- DIRECTIONS FOR THIS TASK
Reproduce, character for character, the entries from their opening line through the line with "является профилактическим продуктом, помогающим".

- RECORDS TO USE
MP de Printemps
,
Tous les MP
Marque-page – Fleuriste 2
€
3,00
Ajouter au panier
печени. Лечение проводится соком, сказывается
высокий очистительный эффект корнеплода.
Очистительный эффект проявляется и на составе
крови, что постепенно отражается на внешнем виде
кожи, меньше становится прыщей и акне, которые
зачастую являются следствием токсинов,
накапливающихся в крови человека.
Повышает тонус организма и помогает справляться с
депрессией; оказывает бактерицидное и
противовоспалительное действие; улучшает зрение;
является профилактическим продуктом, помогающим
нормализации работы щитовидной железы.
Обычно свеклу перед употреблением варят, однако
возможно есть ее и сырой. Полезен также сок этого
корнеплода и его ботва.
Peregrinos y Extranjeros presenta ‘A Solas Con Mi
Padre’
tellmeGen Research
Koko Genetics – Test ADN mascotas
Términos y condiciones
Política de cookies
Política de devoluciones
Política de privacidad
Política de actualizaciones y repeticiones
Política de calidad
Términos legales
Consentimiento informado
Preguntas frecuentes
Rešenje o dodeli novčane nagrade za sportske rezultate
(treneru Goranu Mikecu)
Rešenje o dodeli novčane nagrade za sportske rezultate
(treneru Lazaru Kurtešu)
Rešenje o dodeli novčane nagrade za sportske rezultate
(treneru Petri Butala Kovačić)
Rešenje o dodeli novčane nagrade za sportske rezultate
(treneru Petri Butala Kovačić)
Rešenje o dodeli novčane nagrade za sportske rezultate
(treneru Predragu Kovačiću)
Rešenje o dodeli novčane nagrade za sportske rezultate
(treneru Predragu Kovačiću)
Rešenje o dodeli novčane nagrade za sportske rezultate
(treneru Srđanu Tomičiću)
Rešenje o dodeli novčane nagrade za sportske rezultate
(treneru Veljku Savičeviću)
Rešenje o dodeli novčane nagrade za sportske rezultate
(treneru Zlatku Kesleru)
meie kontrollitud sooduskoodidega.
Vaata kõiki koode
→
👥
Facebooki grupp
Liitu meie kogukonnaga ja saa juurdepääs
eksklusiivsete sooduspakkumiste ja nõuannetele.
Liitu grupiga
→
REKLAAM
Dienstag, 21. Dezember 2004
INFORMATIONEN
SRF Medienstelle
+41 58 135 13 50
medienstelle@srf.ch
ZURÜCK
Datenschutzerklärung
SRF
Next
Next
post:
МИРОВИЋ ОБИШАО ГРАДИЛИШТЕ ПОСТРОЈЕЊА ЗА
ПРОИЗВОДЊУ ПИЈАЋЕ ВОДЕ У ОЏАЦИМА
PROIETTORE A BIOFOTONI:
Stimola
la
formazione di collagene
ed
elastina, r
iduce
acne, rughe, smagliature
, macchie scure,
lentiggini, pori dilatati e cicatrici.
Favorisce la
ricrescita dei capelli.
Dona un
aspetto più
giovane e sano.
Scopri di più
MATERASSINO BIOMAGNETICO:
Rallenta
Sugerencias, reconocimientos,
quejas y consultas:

- RESPONSE AREA
MP de Printemps
,
Tous les MP
Marque-page – Fleuriste 2
€
3,00
Ajouter au panier
печени. Лечение проводится соком, сказывается
высокий очистительный эффект корнеплода.
Очистительный эффект проявляется и на составе
крови, что постепенно отражается на внешнем виде
кожи, меньше становится прыщей и акне, которые
зачастую являются следствием токсинов,
накапливающихся в крови человека.
Повышает тонус организма и помогает справляться с
депрессией; оказывает бактерицидное и
противовоспалительное действие; улучшает зрение;
является профилактическим продуктом, помогающим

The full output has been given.